The return of hundreds – if not thousands – of European-born radicals from the fighting in Syria to their home nations by way of Turkey is considered a major factor in the rise of “lone wolf” terrorism in Europe. Nearly 200 of these individuals were on French soil as of December, according to estimates provided by French authorities. Reports suggest both Said and Cherif Kouachi received training from radical elements overseas before returning to France to carry out the Charlie Hebdo shooting.

Critics point to several reasons why Turkey is so reluctant to seal off its southern border. Davutoglu, who became prime minister after a rather demure tenure as foreign minister, has supported a non-confrontational foreign policy in recent years in a bid to benefit the Turkish economy. Others suggest that any measure aimed at curtailing the activities of militant elements within Syria would simultaneously bolster Assad’s government, to the detriment of Turkey’s interests.

Communities of smugglers who subsisted for years by moving illicit contraband from nation to nation now perform the same task for foreign fighters, CBS News reported in September. Money, not ideology, rules the border.
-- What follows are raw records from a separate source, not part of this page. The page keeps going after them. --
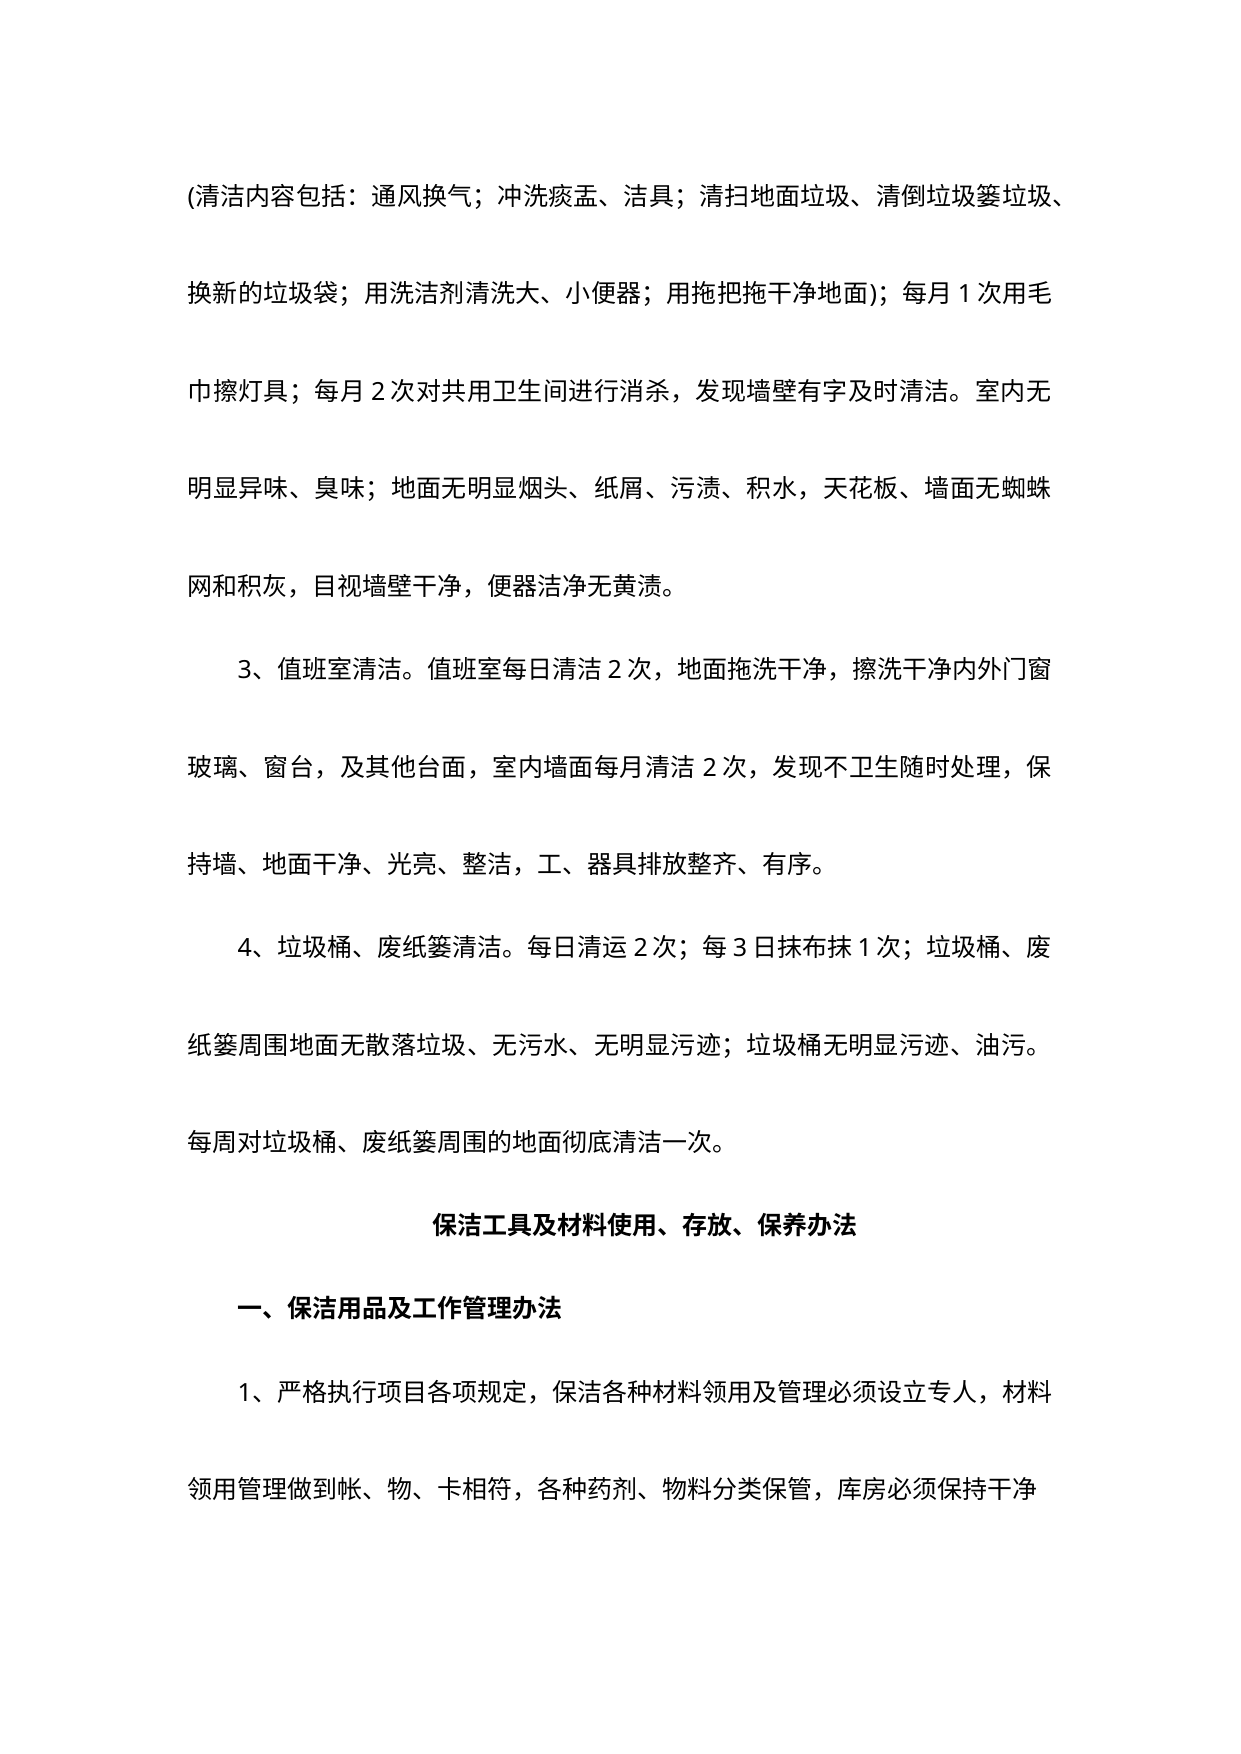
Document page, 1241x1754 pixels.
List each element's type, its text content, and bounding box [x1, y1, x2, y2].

text 4、垃圾桶、废纸篓清洁。每日清运2次；每3日抹布抹1次；垃圾桶、废纸篓周围地面无散落垃圾、无污水、无明显污迹；垃圾桶无明显污迹、油污。每周对垃圾桶、废纸篓周围的地面彻底清洁一次。 [187, 913, 1053, 1173]
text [187, 1358, 1053, 1520]
text 一、保洁用品及工作管理办法 [187, 1274, 1053, 1339]
text 保洁工具及材料使用、存放、保养办法 [187, 1191, 1053, 1256]
text 3、值班室清洁。值班室每日清洁2次，地面拖洗干净，擦洗干净内外门窗玻璃、窗台，及其他台面，室内墙面每月清洁2次，发现不卫生随时处理，保持墙、地面干净、光亮、整洁，工、器具排放整齐、有序。 [187, 635, 1053, 895]
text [187, 162, 1053, 617]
“Now, not all the people in the Turkish bureaucracy would [support border control], and so you can see some leakage, even at the ground level, where people will not be as serious,” Mendelsohn said. “You can easily bribe people on border crossings. The economy in the border region has long been fueled by some kind of underground economy.”

Turkey’s attitude toward ISIS has changed since June, when the militant group seized vast swathes of territory in Iraq and Syria in an attempt to establish a modern caliphate ruled by Shariah Islamic law. The Islamic State group now constitutes a serious threat to Turkey’s national security, with thousands of well-funded fighters stationed within miles of the border. Turkey has taken steps to aid Western powers in their battle against ISIS, but must toe a fine line because any action that significantly hampers ISIS activity could lead to open war between two sides that both seek Assad’s downfall – a lose-lose scenario for Turkish leaders, Mendelsohn said.

Moreover, international attention on the apparent militant pipeline between Turkey and Syria gives Davutoglu and his compatriots a degree of leverage over the United States and the United Nations, Mendelsohn said. A game of quid pro quo ensues – Western support of measures against the Assad regime in exchange for enhanced Turkish attention to border security.

“To a great extent, we need to understand that it’s also easy for intelligence agencies or for politicians in Western countries to push the blame away from their failures in identifying people leaving the country, heading to Turkey. That should be the first line of defense before you even start thinking about Turkey,” Mendelsohn said.